WHAT THIS EXERCISE ASKS:
[A] Answer these questions from the Fatal Attraction review, one answer per line:
(i) From what year does Dearden move the story forward?
(ii) Who directs the stage production?
(iii) Which two soaps is Oliver Farnworth known from?
[B] Please write the next paragraph of the Fatal Attraction review, picking up after its final sentence.

[[ SUPPLIED TEXT, beginning ]]

Fatal Attraction, by James Dearden, Grand Opera House, York, 7.30pm tonight; 2.30pm, 7.30pm, Saturday. Box office: 0844 871 7615 or atgtickets/York
JAMES Dearden revisits his script for Adrian Lyne’s “bunny boiler” movie, the Paramount Pictures psychological thriller where it was fatal to get too close to Glenn Close’s Alex Forrest.
Dearden does not merely plonk it on stage. Instead, he moves it forward from 1987 to today’s world of #MeToo, greater awareness of mental health, all-pervasive technology (constantly name-checked to prove the point), but where men’s entitled behaviour has not changed.
He tells the same story with better balance but, frustratingly, not better dialogue in climactic scenes, brought to stage life with directorial swagger by Loveday Ingram, an outstanding, hi-tech set design by Morgan Large and projections by Mogzi.
Then add the box-office magnet of a celebrity cast of a Footballers’ Wives goddess (Susie Amy), a soap star (Oliver Farnworth, from Coronation Street and Hollyoaks) and a girl group favourite and Strictly runner-up (Eternal’s Louise Redknapp), each assuming a generic American accent that largely stays that side of the Pond.

[[ SUPPLIED TEXT, end ]]
[[ EXCERPTED RECORDS, beginning ]]

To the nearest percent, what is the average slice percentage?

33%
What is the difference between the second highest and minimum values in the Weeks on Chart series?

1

[[ EXCERPTED RECORDS, end ]]
[[ EXCERPTED RECORDS, beginning ]]

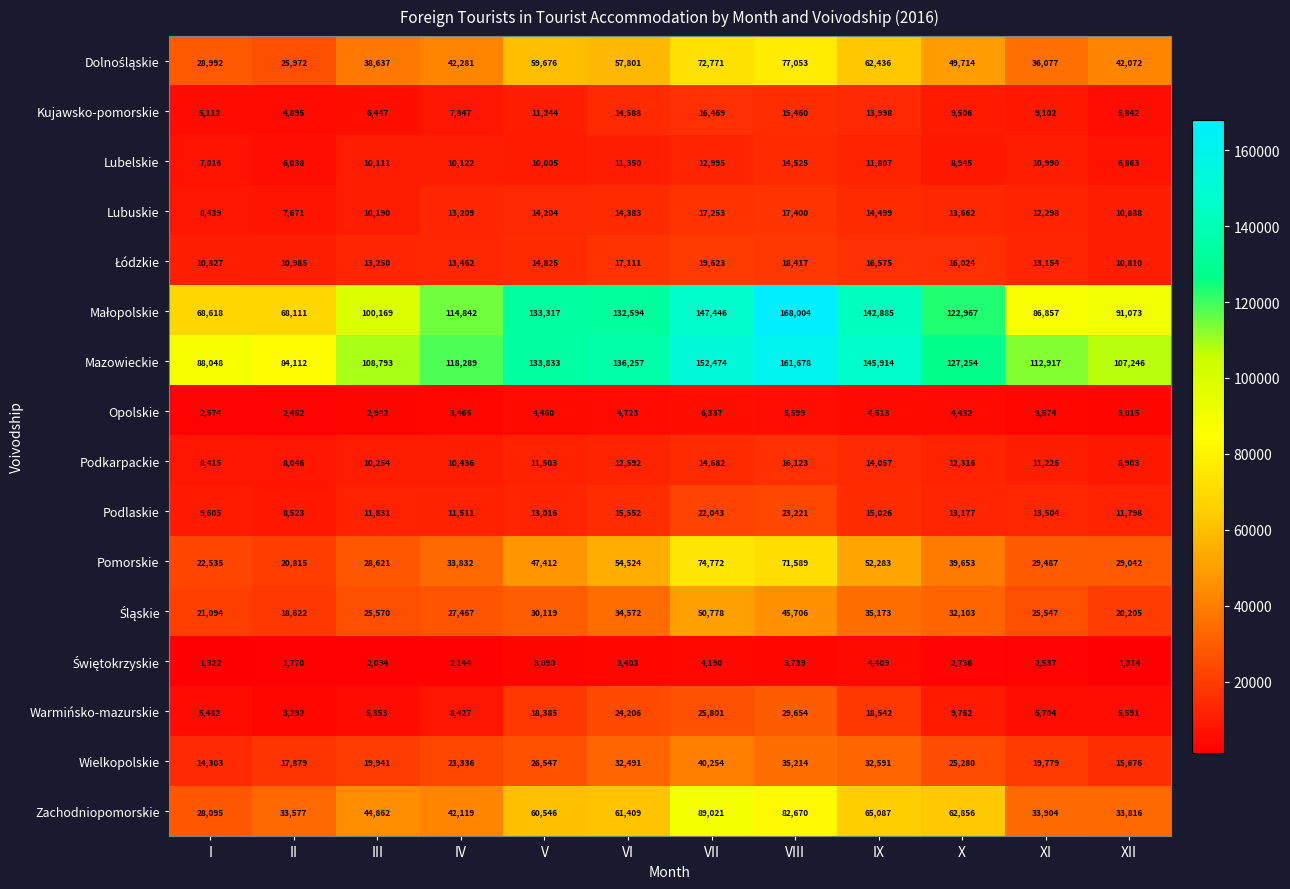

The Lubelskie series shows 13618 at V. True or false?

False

[[ EXCERPTED RECORDS, end ]]

ANSWERS TO THE PROBLEMS:
[A]
(i) 1987
(ii) Loveday Ingram
(iii) Coronation Street and Hollyoaks

[B]
They are not playing to big houses, suggesting Fatal Attraction may have lost its sex-sells allure since 1987 or lacks sufficient curiosity value in its transfer to the stage, or has been consigned to the past like so many DVDs and videos at a car boot sale.
Nevertheless, Dearden, Ingram, the production team and cast, sound designer Carolyn Downing and composer Paul Englishby have committed wholly to justifying its return. Dearden even comes up with a Sliding Doors coda, a little awkwardly delivered but worth it all the same.
If Fatal Attraction has slipped from memory or never been a Close encounter of the psycho kind for you, here is a quick refresher course. Farnworth’s Dan Gallagher – a happily married New York attorney with a daughter (unseen, voiced by Charlotte Holden) – narrates the torrid tale of his two-night stand with Amy’s Alex Forrest, the mysterious woman at the basement bar he “befriends”.
Wife Beth (Redknapp) is away in the country for the weekend, and as the drinks clink, the strangers click, Downing’s sound design pounds away, and soon Dan and Alex are too, with every last theatre light turned off. Sound and vision work to best effect here.
Dan might think everything can be washed away with a change of shirt, the fling flung, the dirty deed done, but Alex has other ideas. If there are rules, you play by hers, and here is a woman scorned. A woman, too, whose carapace of confidence in the bar turns out to be fragile, a front to cover loneliness.
Alex still goes down the bunny boiler path, but Dearden refracts her actions through the prism of our better understanding of mental illness, and the assured Amy has switched impressively from playing Beth in the tour’s first leg to bringing a more rounded humanity to the deeply troubled Alex, her more considered interpretation having none of the Hollywood histrionics of Close.
Farnworth never quite shakes off being an Englishman playing a New York American, but he captures the oily charm but nonchalant arrogance and misogynism of the smart but outsmarted lawyer.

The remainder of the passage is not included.